The Rise of Polyploids During Environmental Upheaval

Polyploidy, or whole-genome duplication (WGD), serves as both a significant evolutionary force and a potential evolutionary dead end, occurring extensively across the tree of life, particularly among angiosperms. Despite the prevalence of polyploid organisms, instances of ancient polyploidy are surprisingly rare, presenting a paradox that remains poorly understood.
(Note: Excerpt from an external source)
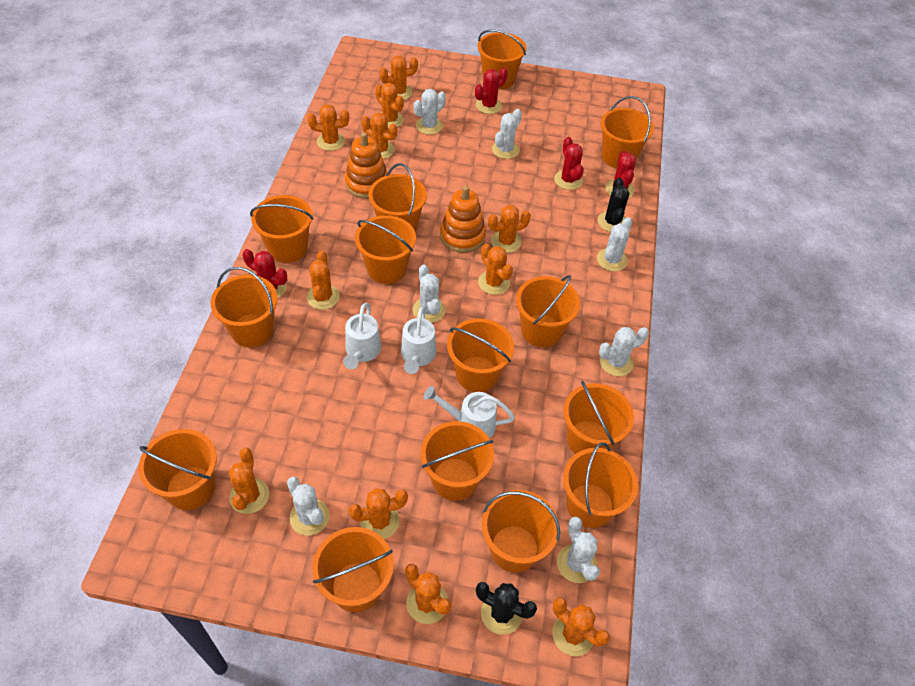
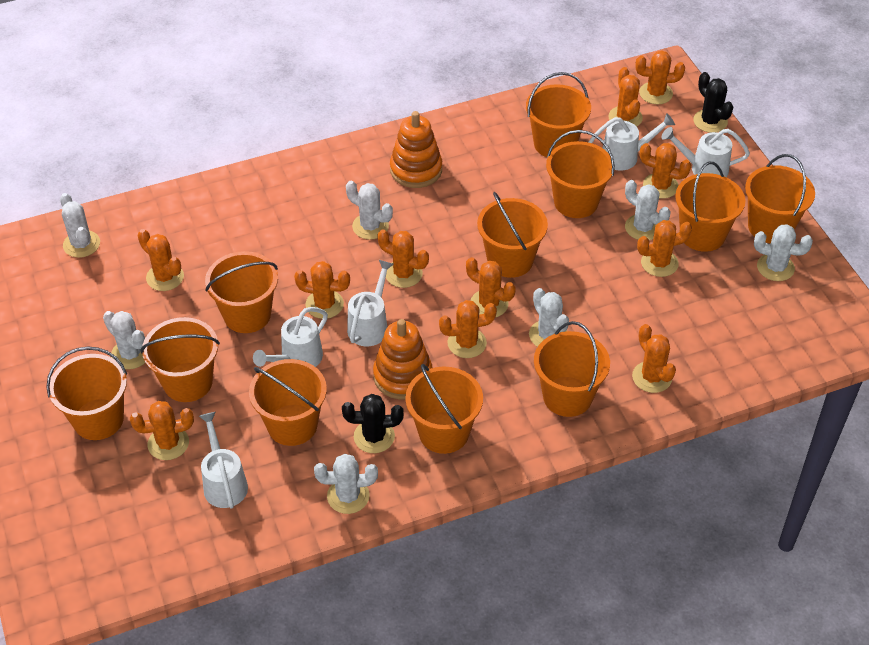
orange bucket: [138,429,217,510] [211,267,277,347] [250,195,313,263] [312,527,394,612] [355,215,416,284] [368,163,427,232] [421,421,494,501] [447,318,514,392] [478,29,527,89] [482,490,560,573] [516,275,580,348] [563,381,634,454] [563,442,638,528] [601,96,654,169] = 14 -> [46,346,127,440] [141,317,220,402] [205,251,278,333] [249,359,327,446] [405,364,483,454] [477,192,548,278] [526,72,591,157] [534,321,610,417] [546,130,615,218] [675,162,745,252] [745,154,815,243] = 11
red cactus: [243,249,287,299] [475,67,508,114] [554,137,584,190] [606,151,636,198] = 4 -> none = 0
white watering can: [343,303,381,369] [401,307,436,374] [424,386,515,438] = 3 -> [199,412,248,508] [253,307,328,367] [347,260,394,346] [588,113,675,171] [662,127,750,177] = 5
In this study, we constructed a comprehensive genomic dataset of 470 angiosperm species to address this issue. We developed a highly congruent evolutionary timescale and dated 132 ancient WGD events that are non-randomly distributed, revealing a clustering around pivotal periods of environmental upheaval and extinction. Notably, our findings highlight a strong correlation between waves of paleopolyploidization and significant events such as the Middle Miocene Disruption, the Eocene-Oligocene transition (EOT), the Paleocene-Eocene Thermal Maximum (PETM), the Cretaceous-Paleogene (K-Pg) extinction, and different oceanic anoxic (OAE) events, several of which can be linked to extinction events impacting flowering plant genera. By integrating multiple lines of evidence, we propose that polyploid organisms have an increased chance of survival during times of great environmental turmoil, a conclusion with important implications in the context of contemporary climate change and rapid global warming.